Would it be possible to include one or more indicators of this type? It would probably be best if the indicators could be tied to age ranges i.e. Deaths per Thousand for Ages 20 to 40.
You still have one of the best sites on the net,
Humbaba3000BC
Dear Humbaba3000BC
thanks for your suggestion (and for liking our site). Childhood mortality (for which we already have two indicators) is among the more important and sensitive measures of a country’s health, but I agree that some indicator(s) for adult mortality could be interesting to add. As you say, it could be relevant for instance for visualizing wartime mortality and epidemics, like AIDS and also the flu of 1918 which had a high mortality among adults worldwide. (Very few countries have year-to-year data on mortality back in 1918 however.) The UN has estimated global child mortality back to 1950, but puts less focus on adult mortality and the dataset I found only has this from 1990 and later ( http://data.un.org/Data.aspx?q=adult+mortality&d=WHO&f=inID%3aMBD16 ). The Human Mortality Database http://www.mortality.org has earlier data but only for countries with civil registration. Do you have any suggestion of additional datasets for mortality?
/Klara
Klara,
Thank you for your response. Unfortunately, I do not know of any other databases which might provide information on death rates. I looked at the human mortality database and found that it had a lot of the information. Unfortunately, the data was not in a Gapminder-friendly form.

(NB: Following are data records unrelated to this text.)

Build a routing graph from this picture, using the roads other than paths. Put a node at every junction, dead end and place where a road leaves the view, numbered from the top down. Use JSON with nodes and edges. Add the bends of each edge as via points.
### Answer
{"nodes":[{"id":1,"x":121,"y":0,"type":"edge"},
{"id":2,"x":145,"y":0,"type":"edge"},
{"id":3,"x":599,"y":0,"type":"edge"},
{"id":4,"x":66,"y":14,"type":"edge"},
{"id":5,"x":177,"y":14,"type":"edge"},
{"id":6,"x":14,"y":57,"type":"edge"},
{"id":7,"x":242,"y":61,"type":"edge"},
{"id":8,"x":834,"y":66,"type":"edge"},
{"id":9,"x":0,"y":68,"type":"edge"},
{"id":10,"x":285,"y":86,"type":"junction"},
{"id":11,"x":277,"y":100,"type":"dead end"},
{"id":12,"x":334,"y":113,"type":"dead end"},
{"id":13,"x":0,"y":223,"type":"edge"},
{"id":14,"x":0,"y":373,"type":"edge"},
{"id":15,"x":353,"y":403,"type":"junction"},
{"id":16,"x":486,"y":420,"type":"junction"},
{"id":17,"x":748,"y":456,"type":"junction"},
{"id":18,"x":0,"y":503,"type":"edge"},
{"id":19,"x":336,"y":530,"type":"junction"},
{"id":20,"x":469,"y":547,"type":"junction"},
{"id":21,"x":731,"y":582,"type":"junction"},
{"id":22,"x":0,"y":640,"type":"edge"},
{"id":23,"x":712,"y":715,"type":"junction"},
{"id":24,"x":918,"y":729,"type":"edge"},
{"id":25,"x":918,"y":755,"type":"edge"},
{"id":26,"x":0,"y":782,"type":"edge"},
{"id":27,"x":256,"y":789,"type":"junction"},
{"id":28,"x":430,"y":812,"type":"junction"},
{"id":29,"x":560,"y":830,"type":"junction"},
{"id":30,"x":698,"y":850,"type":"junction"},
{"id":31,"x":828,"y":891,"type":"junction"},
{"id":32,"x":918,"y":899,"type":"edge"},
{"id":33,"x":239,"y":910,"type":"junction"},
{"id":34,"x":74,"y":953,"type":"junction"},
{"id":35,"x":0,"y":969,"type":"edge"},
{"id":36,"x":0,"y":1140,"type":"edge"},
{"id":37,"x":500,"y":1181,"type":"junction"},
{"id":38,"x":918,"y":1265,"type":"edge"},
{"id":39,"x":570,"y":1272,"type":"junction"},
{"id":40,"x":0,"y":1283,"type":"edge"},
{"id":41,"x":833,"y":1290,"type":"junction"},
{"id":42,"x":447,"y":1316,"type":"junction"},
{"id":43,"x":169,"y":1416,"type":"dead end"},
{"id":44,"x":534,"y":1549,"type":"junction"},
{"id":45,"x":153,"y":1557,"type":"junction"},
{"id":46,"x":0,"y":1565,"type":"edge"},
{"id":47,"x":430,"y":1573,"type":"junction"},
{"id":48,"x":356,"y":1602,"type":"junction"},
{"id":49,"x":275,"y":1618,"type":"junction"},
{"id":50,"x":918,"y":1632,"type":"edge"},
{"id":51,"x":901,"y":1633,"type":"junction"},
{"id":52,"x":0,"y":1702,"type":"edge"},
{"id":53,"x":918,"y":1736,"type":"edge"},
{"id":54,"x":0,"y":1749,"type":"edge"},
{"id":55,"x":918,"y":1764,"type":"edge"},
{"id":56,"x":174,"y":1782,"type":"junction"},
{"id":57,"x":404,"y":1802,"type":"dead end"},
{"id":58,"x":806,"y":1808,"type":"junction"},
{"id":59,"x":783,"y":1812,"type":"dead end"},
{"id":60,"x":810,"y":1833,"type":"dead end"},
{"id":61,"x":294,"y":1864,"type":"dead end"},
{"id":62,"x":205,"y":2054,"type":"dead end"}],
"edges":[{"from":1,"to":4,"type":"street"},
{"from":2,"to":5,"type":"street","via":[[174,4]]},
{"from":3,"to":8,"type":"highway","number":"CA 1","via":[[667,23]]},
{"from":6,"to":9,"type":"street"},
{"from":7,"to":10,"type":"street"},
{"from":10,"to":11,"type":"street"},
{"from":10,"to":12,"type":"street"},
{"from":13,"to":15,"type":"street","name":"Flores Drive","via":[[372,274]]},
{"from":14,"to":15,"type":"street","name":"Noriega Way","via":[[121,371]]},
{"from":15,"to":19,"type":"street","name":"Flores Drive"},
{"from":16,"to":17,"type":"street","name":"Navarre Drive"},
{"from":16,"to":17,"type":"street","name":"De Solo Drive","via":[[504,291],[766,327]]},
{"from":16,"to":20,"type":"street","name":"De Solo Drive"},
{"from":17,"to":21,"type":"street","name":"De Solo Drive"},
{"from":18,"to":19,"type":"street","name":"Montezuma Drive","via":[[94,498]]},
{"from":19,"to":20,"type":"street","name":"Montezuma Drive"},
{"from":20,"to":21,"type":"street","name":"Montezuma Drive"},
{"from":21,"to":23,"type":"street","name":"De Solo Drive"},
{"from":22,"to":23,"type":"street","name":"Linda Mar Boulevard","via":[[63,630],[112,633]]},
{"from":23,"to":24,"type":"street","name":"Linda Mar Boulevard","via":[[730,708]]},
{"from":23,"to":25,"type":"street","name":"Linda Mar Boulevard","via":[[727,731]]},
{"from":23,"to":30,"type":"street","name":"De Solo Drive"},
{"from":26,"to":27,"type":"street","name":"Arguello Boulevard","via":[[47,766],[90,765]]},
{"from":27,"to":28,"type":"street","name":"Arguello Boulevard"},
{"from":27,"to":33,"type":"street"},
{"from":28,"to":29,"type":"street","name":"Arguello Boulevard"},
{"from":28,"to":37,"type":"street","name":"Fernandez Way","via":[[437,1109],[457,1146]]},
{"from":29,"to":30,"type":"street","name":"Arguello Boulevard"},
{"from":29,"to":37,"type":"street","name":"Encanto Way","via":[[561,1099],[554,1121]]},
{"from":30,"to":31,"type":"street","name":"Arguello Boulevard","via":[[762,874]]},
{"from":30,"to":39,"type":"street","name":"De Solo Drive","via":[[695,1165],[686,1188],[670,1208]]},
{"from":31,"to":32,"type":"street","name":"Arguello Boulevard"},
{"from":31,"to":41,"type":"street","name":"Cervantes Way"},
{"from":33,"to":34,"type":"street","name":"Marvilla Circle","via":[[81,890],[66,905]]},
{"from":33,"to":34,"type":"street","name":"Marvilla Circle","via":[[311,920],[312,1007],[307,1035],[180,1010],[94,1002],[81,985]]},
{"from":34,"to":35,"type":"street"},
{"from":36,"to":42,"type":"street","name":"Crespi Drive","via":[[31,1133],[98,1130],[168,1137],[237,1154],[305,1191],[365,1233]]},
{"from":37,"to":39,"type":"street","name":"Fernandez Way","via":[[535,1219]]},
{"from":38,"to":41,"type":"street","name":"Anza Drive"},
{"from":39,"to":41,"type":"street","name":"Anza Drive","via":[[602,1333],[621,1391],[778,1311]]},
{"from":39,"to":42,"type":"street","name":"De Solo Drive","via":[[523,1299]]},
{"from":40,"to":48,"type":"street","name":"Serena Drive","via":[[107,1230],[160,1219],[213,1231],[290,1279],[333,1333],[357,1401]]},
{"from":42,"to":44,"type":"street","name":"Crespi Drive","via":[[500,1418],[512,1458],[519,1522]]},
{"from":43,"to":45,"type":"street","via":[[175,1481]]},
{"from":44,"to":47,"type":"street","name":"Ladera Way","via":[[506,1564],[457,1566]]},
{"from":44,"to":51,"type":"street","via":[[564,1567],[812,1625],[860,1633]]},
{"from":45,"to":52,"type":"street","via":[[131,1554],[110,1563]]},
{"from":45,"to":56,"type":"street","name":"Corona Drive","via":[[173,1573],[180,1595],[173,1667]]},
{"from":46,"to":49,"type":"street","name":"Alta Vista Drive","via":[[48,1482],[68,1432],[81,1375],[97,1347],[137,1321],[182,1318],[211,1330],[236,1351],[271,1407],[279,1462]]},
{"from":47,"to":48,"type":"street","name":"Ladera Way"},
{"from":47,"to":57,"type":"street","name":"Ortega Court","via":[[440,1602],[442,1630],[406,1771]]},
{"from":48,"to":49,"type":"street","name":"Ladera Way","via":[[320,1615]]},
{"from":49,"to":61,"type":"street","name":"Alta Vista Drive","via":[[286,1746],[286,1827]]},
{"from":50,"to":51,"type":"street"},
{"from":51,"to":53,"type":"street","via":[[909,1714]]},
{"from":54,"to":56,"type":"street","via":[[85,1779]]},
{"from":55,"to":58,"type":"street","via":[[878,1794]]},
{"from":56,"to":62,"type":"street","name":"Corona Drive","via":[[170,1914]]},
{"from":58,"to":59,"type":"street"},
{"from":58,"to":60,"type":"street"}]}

If I run across a website that has the necessary information I will let you know.
Humbaba3000BC
Index of indicators?
I really appreciate all the new indicators that have been added to GapMinder. Unfortunately, I am now having trouble remembering where each indicator is located. Is there an index of the hierarchy of indicators?
Thank you for your help,
Humbaba3000BC
Humbaba3000BC,
This is indeed an important feature that we must find a better way of solving as we add more and more indicators. For now, the best, but clearly very imperfect way, is to go to the page “indicators in gapminder world” (you find it in the right side on the top of this page):
http://www.gapminder.org/world/blog/?page_id=5
There you can find a link called “download indicator list to excel”. If you download that list you get the present list of indicators we have, and the headings of each indicator (in the columns “menue level 1″ and menue level 2″.
Once you have the list you can use the search functions in excel to find the indicators you want, and see under what headings in the graph you find them.
Hopefully we come up with some better way of searching for indicators in the not too distant future.